Aim of the task: Rewrite the data below with every "common name" changed to "vernacular name" and nothing else altered.

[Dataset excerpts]
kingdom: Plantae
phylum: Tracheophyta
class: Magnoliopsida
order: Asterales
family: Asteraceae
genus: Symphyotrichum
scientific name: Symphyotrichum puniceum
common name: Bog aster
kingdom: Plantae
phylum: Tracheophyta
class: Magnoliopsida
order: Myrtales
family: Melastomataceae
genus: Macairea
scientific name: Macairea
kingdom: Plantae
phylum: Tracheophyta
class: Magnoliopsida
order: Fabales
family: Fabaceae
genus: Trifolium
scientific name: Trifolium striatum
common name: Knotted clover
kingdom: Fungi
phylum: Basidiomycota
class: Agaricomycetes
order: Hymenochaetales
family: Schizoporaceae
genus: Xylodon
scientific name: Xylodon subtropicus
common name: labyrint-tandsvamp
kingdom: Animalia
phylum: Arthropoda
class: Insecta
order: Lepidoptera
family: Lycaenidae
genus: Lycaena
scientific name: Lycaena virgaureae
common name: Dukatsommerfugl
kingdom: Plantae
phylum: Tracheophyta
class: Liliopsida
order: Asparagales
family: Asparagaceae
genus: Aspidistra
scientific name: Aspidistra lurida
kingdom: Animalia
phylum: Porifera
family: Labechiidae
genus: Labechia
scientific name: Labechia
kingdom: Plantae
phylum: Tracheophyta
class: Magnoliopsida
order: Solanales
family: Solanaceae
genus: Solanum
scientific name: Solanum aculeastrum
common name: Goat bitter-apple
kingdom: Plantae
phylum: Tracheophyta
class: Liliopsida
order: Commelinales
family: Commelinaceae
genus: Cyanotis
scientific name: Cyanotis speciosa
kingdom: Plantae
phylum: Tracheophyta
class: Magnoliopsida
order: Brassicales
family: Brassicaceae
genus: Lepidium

Exercise output:
kingdom: Plantae
phylum: Tracheophyta
class: Magnoliopsida
order: Asterales
family: Asteraceae
genus: Symphyotrichum
scientific name: Symphyotrichum puniceum
vernacular name: Bog aster
kingdom: Plantae
phylum: Tracheophyta
class: Magnoliopsida
order: Myrtales
family: Melastomataceae
genus: Macairea
scientific name: Macairea
kingdom: Plantae
phylum: Tracheophyta
class: Magnoliopsida
order: Fabales
family: Fabaceae
genus: Trifolium
scientific name: Trifolium striatum
vernacular name: Knotted clover
kingdom: Fungi
phylum: Basidiomycota
class: Agaricomycetes
order: Hymenochaetales
family: Schizoporaceae
genus: Xylodon
scientific name: Xylodon subtropicus
vernacular name: labyrint-tandsvamp
kingdom: Animalia
phylum: Arthropoda
class: Insecta
order: Lepidoptera
family: Lycaenidae
genus: Lycaena
scientific name: Lycaena virgaureae
vernacular name: Dukatsommerfugl
kingdom: Plantae
phylum: Tracheophyta
class: Liliopsida
order: Asparagales
family: Asparagaceae
genus: Aspidistra
scientific name: Aspidistra lurida
kingdom: Animalia
phylum: Porifera
family: Labechiidae
genus: Labechia
scientific name: Labechia
kingdom: Plantae
phylum: Tracheophyta
class: Magnoliopsida
order: Solanales
family: Solanaceae
genus: Solanum
scientific name: Solanum aculeastrum
vernacular name: Goat bitter-apple
kingdom: Plantae
phylum: Tracheophyta
class: Liliopsida
order: Commelinales
family: Commelinaceae
genus: Cyanotis
scientific name: Cyanotis speciosa
kingdom: Plantae
phylum: Tracheophyta
class: Magnoliopsida
order: Brassicales
family: Brassicaceae
genus: Lepidium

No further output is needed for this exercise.